Recently (again?) there have been questions asked about the constrained food supply system dominated by The Duopoly we have here in Australia. Thankfully we don't play in that game. One of our key customers is a leader in the real food, whole animal, nose to tail, ethical omnivore space, and asked their supplying farmers for our thoughts on supermarkets and why we don't supply them.
This was our response.

Honouring the food that gives you life

(Why we partner with Feather + Bone)
We are micro producers, tiny in the overall scheme of the Industrial Food Complex, not even a blip on that radar screen. When we left the city and commenced growing food for our community 17 years ago, we were adamant it would be through some direct marketing model.
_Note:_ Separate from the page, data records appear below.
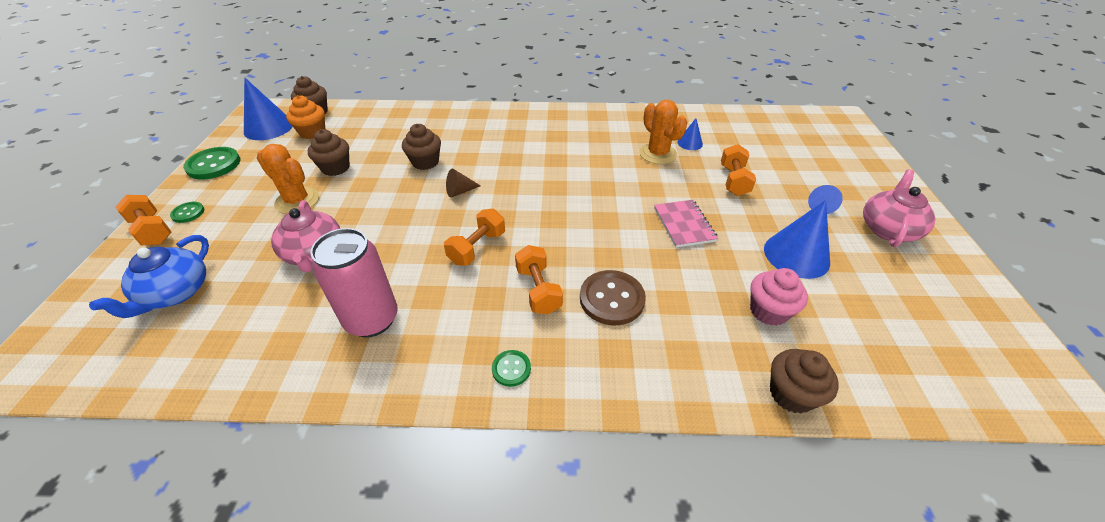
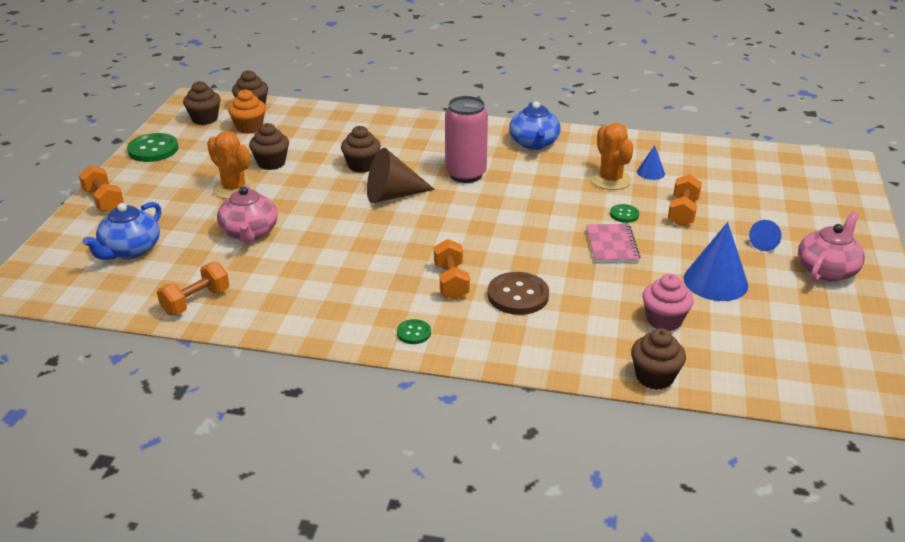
camera: 10 degrees right, 10 degrees down
green button [170,202,204,223] -> green button moved to [610,204,639,223]
blue cone [244,78,293,140] -> brown cupcake [183,81,221,125]
pink can [310,228,398,337] -> pink can moved to [445,96,488,183]
orange dumbbell [444,209,505,265] -> orange dumbbell moved to [157,262,229,315]
brown cone [446,169,481,198] -> brown cone [367,148,435,203], size x1.93
none -> blue teapot [509,101,561,150]

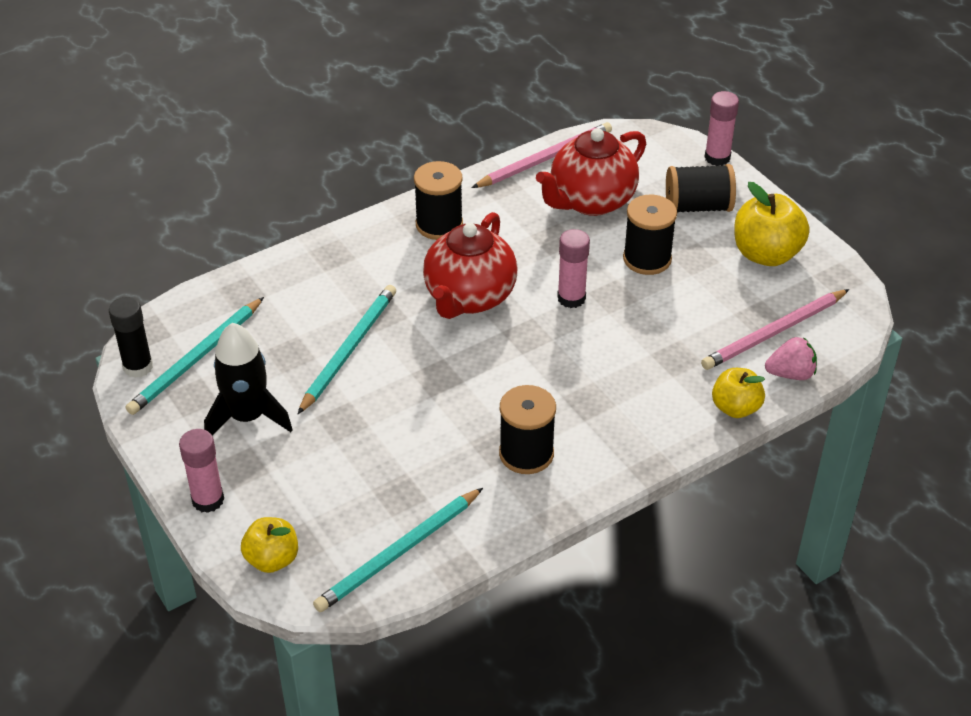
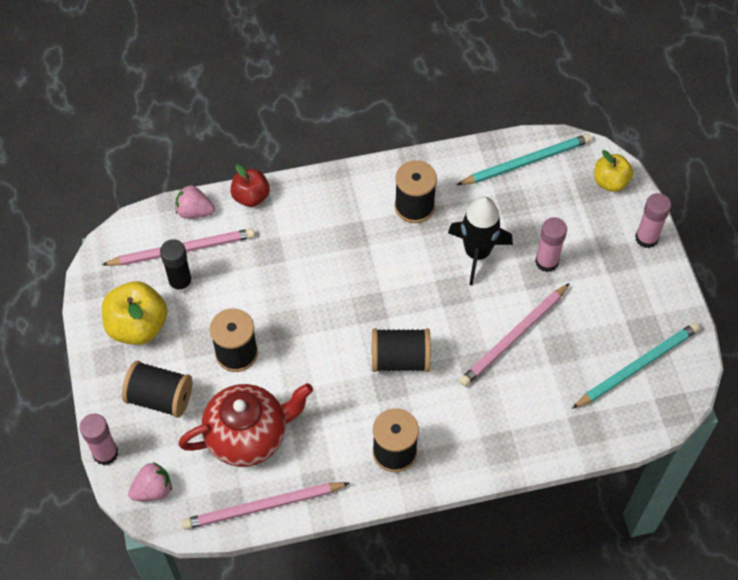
camera: 160 degrees left, 15 degrees up
black glue stick [109,297,153,378] -> black glue stick moved to [160,239,193,294]
black rocket [204,323,293,435] -> black rocket moved to [448,196,513,286]
turquoise pencil [298,285,396,414] -> pink pencil [459,283,570,387]
red teapot [423,212,517,319] -> black spool [372,328,431,372]
pink glue stick [557,229,590,308] -> pink glue stick moved to [535,217,567,272]
yellow apple [712,368,765,418] -> red apple [230,164,270,207]
none -> pink strawberry [128,462,172,501]

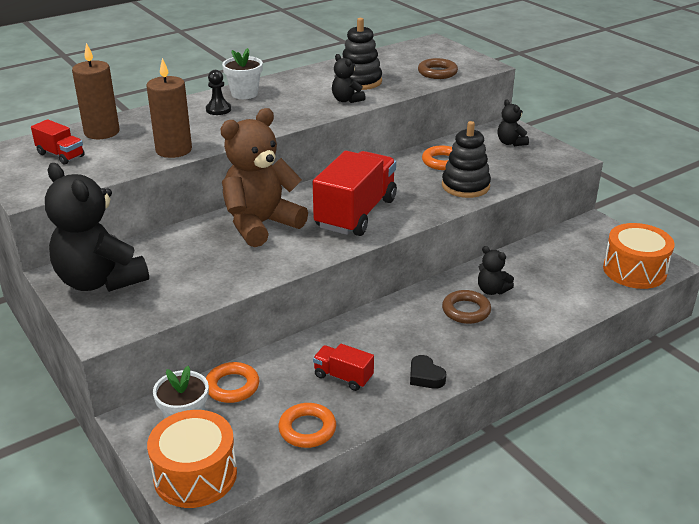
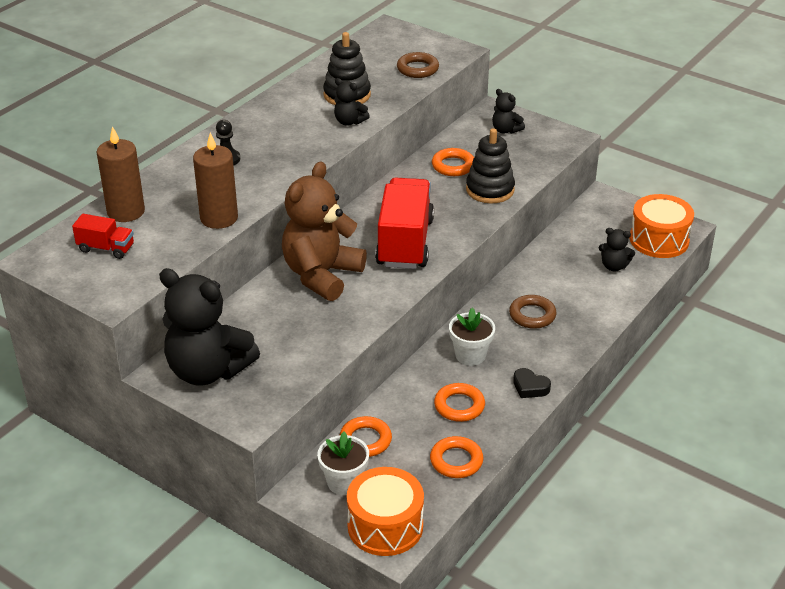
camera: 20 degrees left, 5 degrees up
white flower pot [222,48,263,99] -> white flower pot moved to [449,308,495,366]
red truck [313,344,374,391] -> orange ring [434,383,485,422]
black teddy bear [478,246,514,295] -> black teddy bear moved to [599,228,635,271]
Standing at the farm gate waving goodbye to your production not knowing the end user was not something we were interested in. Growing, packaging, transporting and marketing foodstuffs that you’ve laboured over for months, seasons, nigh, years is difficult enough without the buyer arguing about the price, colour, size, or some other measure, once they receive your produce.

We were determined to find our tribe – people who would appreciate our toil and the love of what we do and why we do it; folk that understood why us having a hand in virtually every aspect of getting our animals to their table was important. Why pigs running through paddocks and rolling in mud was beneficial; why letting sows build grass nests to farrow (give birth) in was how it needed to be.
Laura and Grant and their Feather and Bone team are the leaders of that tribe. Honouring the food that gives you life, and those that provide it, increases the value of that food and hence the nourishment it provides. Viewing it simply as fuel for your body is more in line with the Coleworths offering.

With the advent of social media and AI generated newsletters, society’s interest in stories has become voracious, quick and to some extent, superficial, disposable. However, the stories behind the food you eat and the connection that provides - how, where and why it was grown, how you sourced it, how it was prepared and cooked, and by whom - are all part of the fabric that builds culture, and food is the very basis of that, continually evolving. 
Sharing those stories, whether gathered around a table with friends and family, or over a quick snack at the kitchen bench, will always be one of life’s simple pleasures, and it gives us great joy to play a small part in that.